Initial Codebase Exploration

Started by reading the codebasess Claude.md

Did not understand, piviting to researching on how to best go about this.

Read how to learn new codebases first

Had some good points, namely: - The best way to get started is to work with the code itself. - Understand the why behind archetecutural decisions (Best to ask Reghardt when I have questions about this) - Create personal documentation... hmm - Gather domain information - Build a technical maps. (Really like this one)

Did not have much actionalable suggestions, turned to reddit.

Some useful responses:

I'll just follow the last one, tracks with Doug's advice about finding something small in triage and working on it.

But first i'll break down the CLAUDE.md file

Run Program -> bin/dev Test -> bin/rails test

Respec -> TDD Testing Framework for Ruby

The "core advisory workflow" seems to have special tests to make sure it does not break (makes sense because if that breaks no one can use the software)

Dev and Prod branch.

Stack

There was a lot of information, a lot I deemed unecessary to understand and take note of right now. I think the best thing I can do over the next few days is to start on an easy issue and create a small rails app with the same stack to gain more intuitive understanding of how all peices fit together.
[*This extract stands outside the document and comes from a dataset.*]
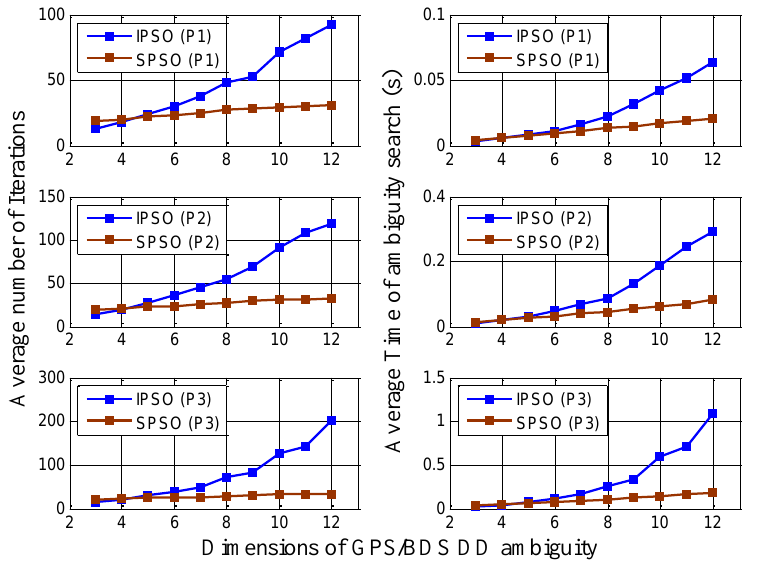
Figure 5. Average number of iterations and search time with various DD ambiguity dimensions for IPSO/standard PSO algorithm (SPSO)–AR under Scheme #1. GPS: Global Positioning System; BDS: BeiDou Navigation Satellite System.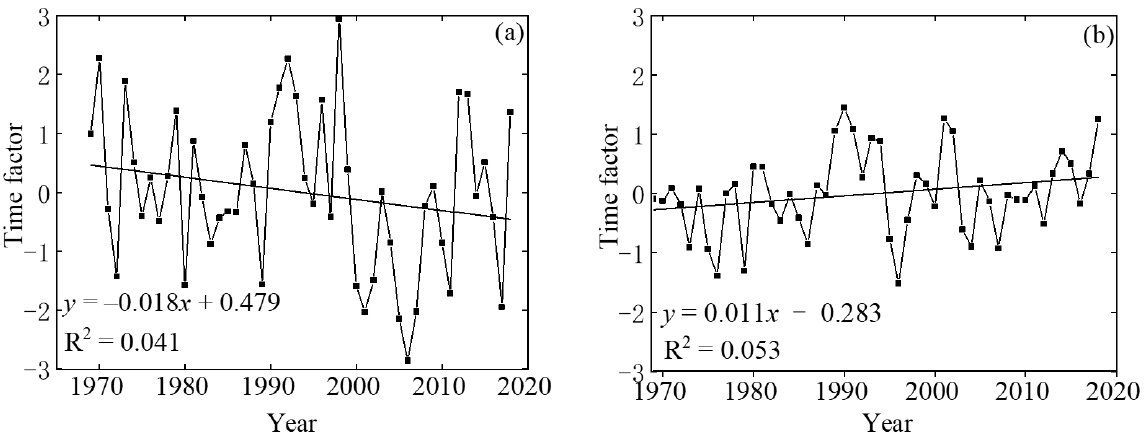
Figure 7. The time coefficients corresponding to the first two feature vectors of the EDI in 1969–2018. ( a ) Corresponding time coefficients for the first mode of EOF; ( b ) corresponding time coefficients for the second mode of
Stoped looking into the codebase, learned more ruby syntax. While doing so I asked claude how I can best learn the codebase and it suggested the following:

  1. Ruby basics (1–2 days) — Ruby in 100 Minutes or The Well-Grounded Rubyist. Focus on blocks, symbols, hashes, classes, modules.
  2. Rails fundamentals (3–5 days) — the official Getting Started with Rails guide. Understand MVC, routes, ActiveRecord, and migrations before touching the codebase.
  3. Read this app's routes — bin/rails routes | less to get a map of every URL → controller → action.
  4. Trace one request end-to-end — pick something simple like viewing a MapFeature and follow it through route → controller → model → view.
  5. Read the models — start with MapFeature, FieldNote, Team. ActiveRecord associations tell you the data relationships.
  6. Then tackle the harder parts — Pundit authorization, Turbo/Stimulus, Sidekiq jobs, the Claude AI pipeline.

Avoid starting with the frontend JS, the API v3 mobile layer, or PostGIS — those are advanced.

Seems way more actionable and useful compared to the article and reddit comments.